— START Text passage —

Vanessa Redgrave, of The Year of Magical Thinking by Joan Didion, now on Broadway, is a great actress, but it's a tough show as a woman recounts the aftermath of her husband's death and then her daughter's. She doesn't sink into self-pity at all, but each of us grieves in our own way, and although "Magical Thinking," her attempt to change reality, is a valid one, it's not my way. There is just a bit of wallowing in recollections of the daughter, and, for me, the lack of tangents away from death and illness, make the piece a tad long.
Director David Hare has a good sense of timing and proportion in staging the piece, the lighting by Jean Kalman is just right, and Bob Crowley's set idea of a succession of silk curtains dropped after each major section of the play is brilliant.
The costume Ms. Redgrave wears, designed by Ann Roth, is glaringly wrong: the top is an off-white, and light bounces off it, taking away from the expressive face above it.

— END Text passage —

» Tasks:
**A)** According to the review of The Year of Magical Thinking, who did the lighting for the show?
**B)** Repeat word for word the part of the review of The Year of Magical Thinking starting with "The costume Ms." and going on through "face above it.".
**C)** Go on with the review of The Year of Magical Thinking from the point where it stops.

— START Entries provided —

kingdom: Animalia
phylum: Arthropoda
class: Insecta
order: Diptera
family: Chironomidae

— END Entries provided —
— START Entries provided —

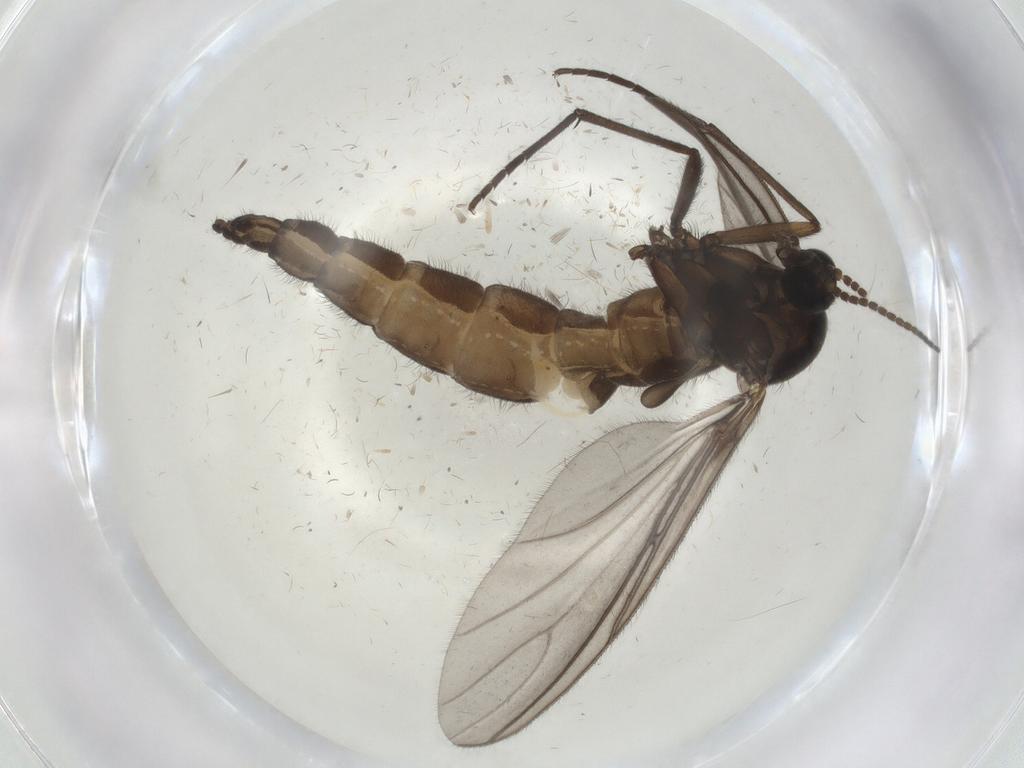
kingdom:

— END Entries provided —
— START Entries provided —

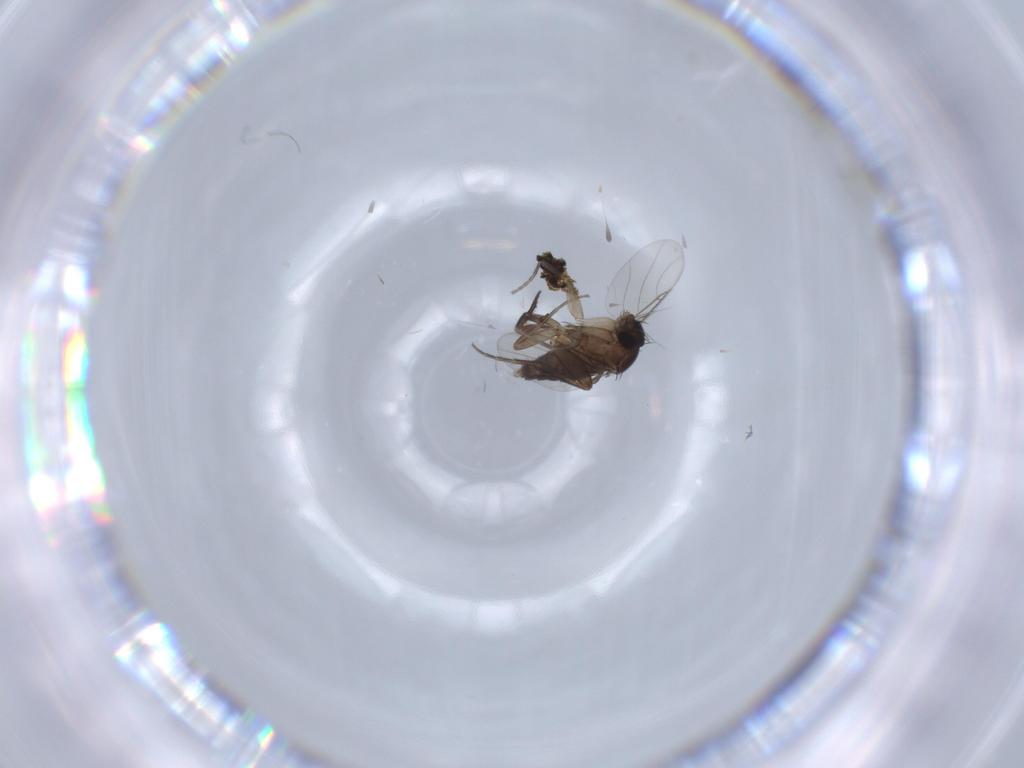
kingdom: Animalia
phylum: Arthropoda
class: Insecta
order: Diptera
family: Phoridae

— END Entries provided —

» Solved problems:
**A)** Jean Kalman

**B)**
The costume Ms. Redgrave wears, designed by Ann Roth, is glaringly wrong: the top is an off-white, and light bounces off it, taking away from the expressive face above it.

**C)**
Still, I'm glad I saw the very stately Ms. Redgrave once again fill a theater with her magnificent, magnetic presence.
Images:
Previews:
March 6, 2007
Opened:
March 29, 2007
Ended:
August 29, 2007
Country:
USA
State:
New York
City:
New York
Company/Producers:
Scott Rudin, Roger Berlind, Daryl Roth, Debra Black, The Shubert Organization.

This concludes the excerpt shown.